Un approvisionnement en bétail menacé par la suspension burkinabè
La décision du Burkina Faso de suspendre ses exportations de bétail jusqu’à nouvel ordre crée une tension inédite sur le marché ivoirien. Chaque année, la Côte d’Ivoire importe près de 75 % de son cheptel pour la Tabaski, soit environ 262 500 têtes de mouton. Avec seulement 350 000 têtes nécessaires pour la fête, la suspension des livraisons burkinabè risque de laisser un vide difficile à combler.

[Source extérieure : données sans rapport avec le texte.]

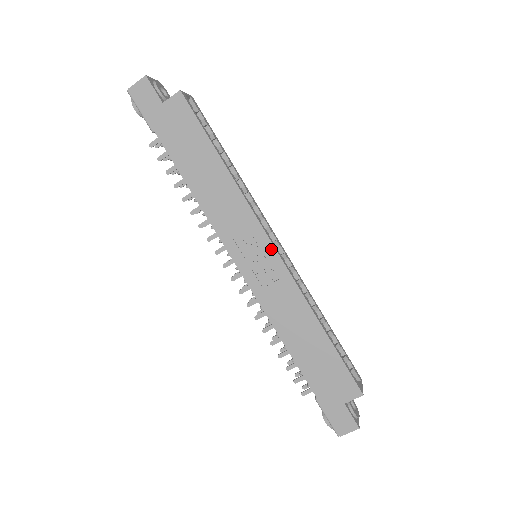
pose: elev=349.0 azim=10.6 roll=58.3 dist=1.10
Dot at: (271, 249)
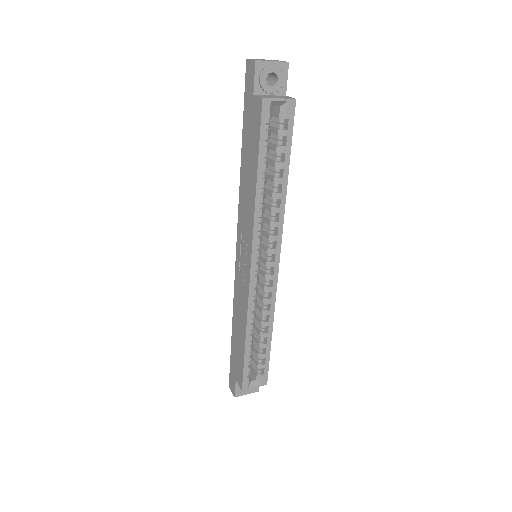
Dot at: (249, 266)
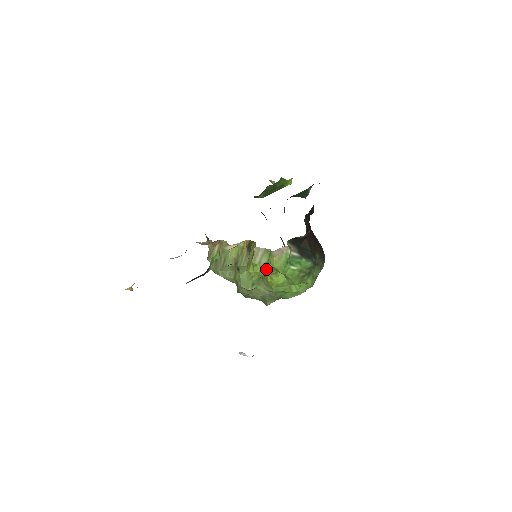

Les autorités ivoiriennes sont sous pression pour trouver des solutions alternatives. Les stocks locaux sont-ils suffisants ? Des négociations sont-elles en cours avec d’autres pays fournisseurs comme le Mali ou le Niger ? Les consommateurs doivent-ils se préparer à une hausse des prix dans les prochains jours ?
Les mesures du gouvernement pour prévenir une crise
Face à cette situation, le gouvernement ivoirien a-t-il mis en place un plan d’urgence ? Les alternatives envisagées incluent-elles des importations en urgence depuis d’autres régions d’Afrique ou des mécanismes de régulation des prix ? Les acteurs du marché, éleveurs et commerçants, sont-ils associés à ces discussions ?
La Tabaski, fête majeure pour la communauté musulmane, repose en grande partie sur l’abattage de moutons. Une pénurie pourrait non seulement impacter les familles dans leur préparation, mais aussi les professionnels du secteur. Comment les autorités comptent-elles éviter un déséquilibre entre l’offre et la demande ?
Tabaski en Côte d’Ivoire : quels scénarios pour les jours à venir ?
Avec l’échéance de la fête qui approche, les interrogations sont nombreuses. Si la situation ne s’améliore pas, les prix pourraient s’envoler, rendant l’achat d’un mouton inaccessible pour de nombreuses familles. Faut-il s’attendre à des mesures exceptionnelles, comme des subventions ou des distributions ciblées ?
Les autorités appellent-elles à la solidarité entre les pays de la sous-région pour trouver une issue rapide ? La Côte d’Ivoire peut-elle compter sur le soutien des pays voisins pour éviter une crise ? Autant de questions qui restent en suspens à quelques jours de la fête.